Top of ENTRIES SUPPLIED
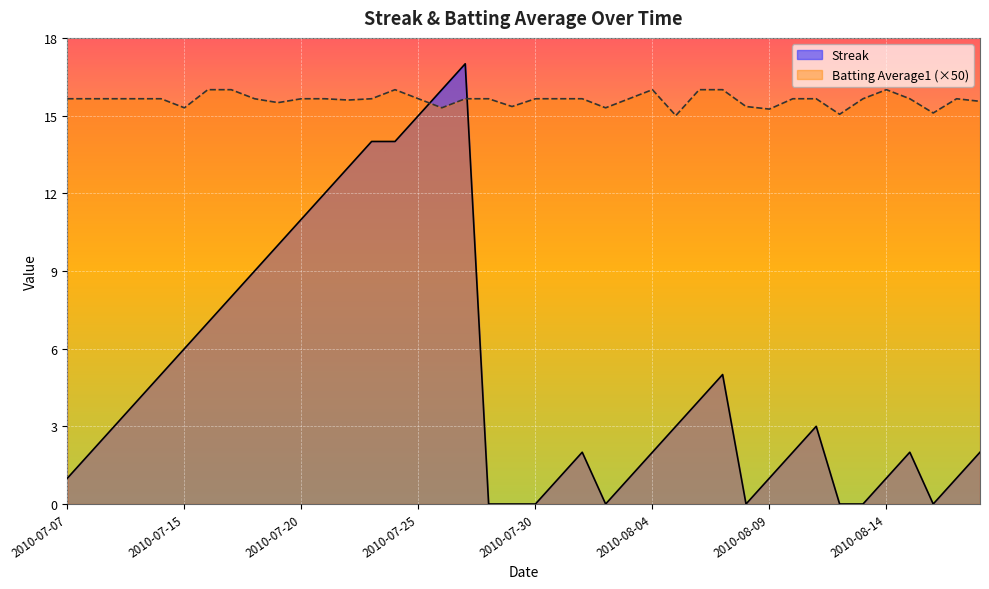

How many lines are shown in the chart?

2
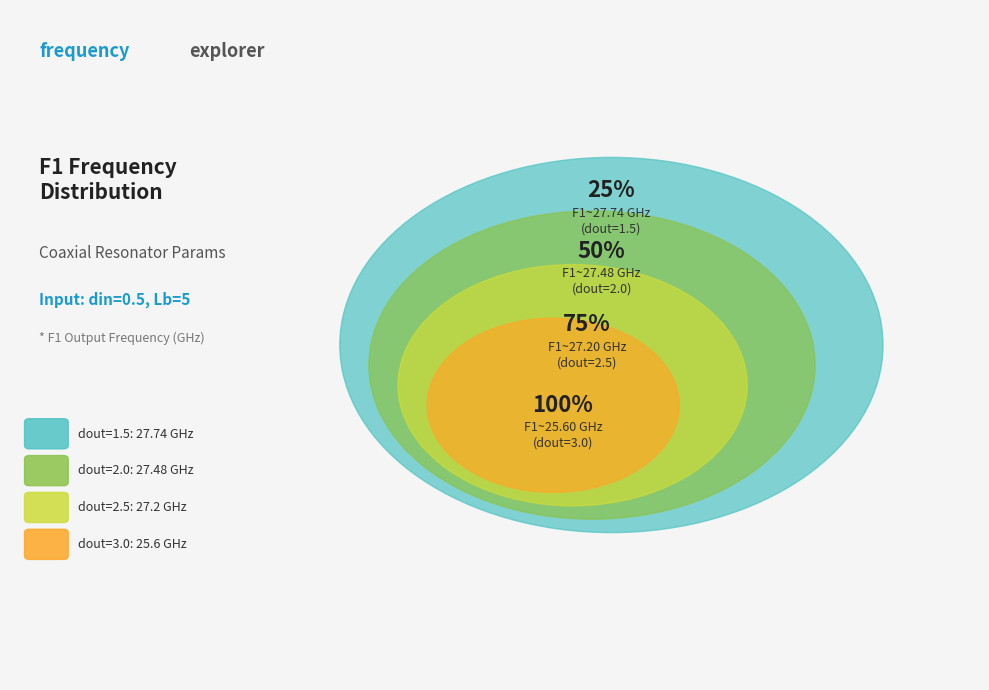

How many slices are in this pie chart?

4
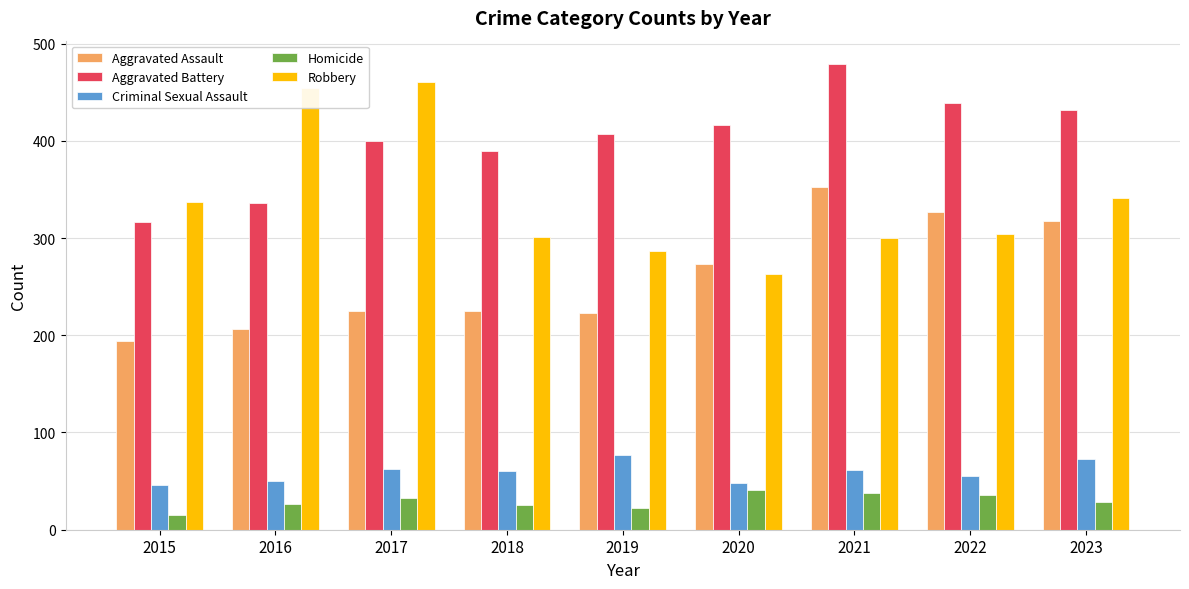

The value of Robbery at 2015 is 162. True or false?

False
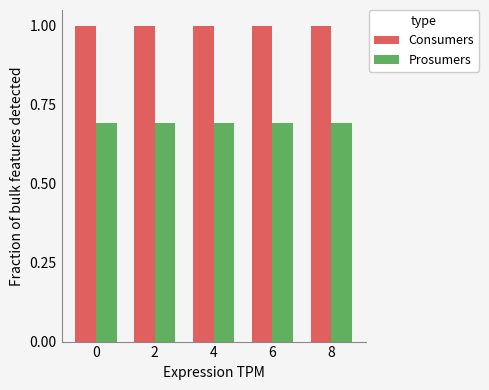

True or false: Consumers has a value of 0.7 at 2.

False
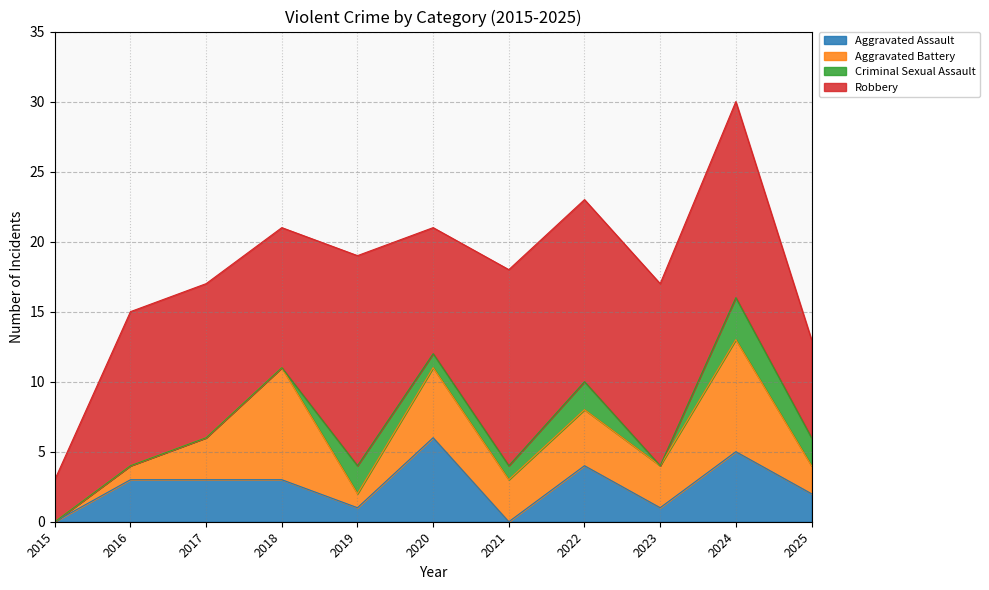

What is the difference between the maximum and second lowest values in the Criminal Sexual Assault series?

3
Bottom of ENTRIES SUPPLIED
WHAT YOU ARE ASKED TO DO:
Can you rewrite all the rows above with each "chart" changed to "graph" and everything else kept the same, leaving out the pictures?

EXERCISE RESPONSE:
How many lines are shown in the graph?

2

How many slices are in this pie graph?

4

The value of Robbery at 2015 is 162. True or false?

False

True or false: Consumers has a value of 0.7 at 2.

False

What is the difference between the maximum and second lowest values in the Criminal Sexual Assault series?

3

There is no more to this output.